If You Want Privacy, Put A Ring On It? RI Supreme Court Rules No Expectation of Privacy in Text Messages on Girlfriend’s Phone

Being all of 36, I’m not down with the young’uns and their “hippety-hop” and “texting”. But I glanced up from my afternoon’s abacus calculations of the expected height of the Nile floods and saw that the Rhode Island Supreme Court has declared that a criminal defendant has no expectation of privacy in “text messages” that they send to another party (viz. a girlfriend with which said defendant had a daughter), and that police found when they searched said girlfriend’s “telephone.”

If they had been married, presumably the law would recognize a spousal communications privilege. But gee whillikers, it’s 2014, not 2064, and staunchly Catholic Rhode Island will be blowed if it starts making exceptions for mere “girlfriends”. If you wanted privacy, then you should have PUT A RING ON IT.

Beyonce has nothing on the Rhode Island Supreme Court.
Beyonce has nothing on the Rhode Island Supreme Court.

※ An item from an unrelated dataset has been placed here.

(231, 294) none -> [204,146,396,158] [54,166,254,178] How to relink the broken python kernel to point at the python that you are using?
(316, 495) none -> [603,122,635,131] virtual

Michael Patino, the Providence Journal reports, is accused of murdering a son he had by a prior girlfriend. The Rhode Island Supreme Court ruled certain kinds of evidence inadmissible – a confession that was the fruit of a coercive interrogation, and evidence from the warrantless search of Patino’s own phone.

Once again, then, the police got themselves in a heap of trouble by not going through the (fairly trivial) process of obtaining a warrant – something that, in the context of a child murder investigation, would almost certainly have been given – and now want the courts to correct a defect that arises from their unwillingness to dot the is. How much has this case cost the state, when simply obtaining a warrant would have removed any ground for Patino to object and would have made it more likely that justice would be done?

This is what I don’t get about warrants. Warrants are almost never refused. They’re simply an external check that the police are doing what they should. Yet police departments fight warrants tooth and nail, and act like the Apocalypse will come if they have any external oversight of their work. The truth is that in this country, we sometimes very literally let police get away with murder, even when caught on video. Officers routinely break the laws they expect the rest of us to follow. City governments are terrified of offending their police chiefs, and those who do offend them sometimes risk their lives.

So the question is not whether oversight is already so onerous that a little more of it will lead to a crime wave. The question is whether we allow to grow up in our midst an unaccountable paramilitary force able to hold our civilian government to ransom.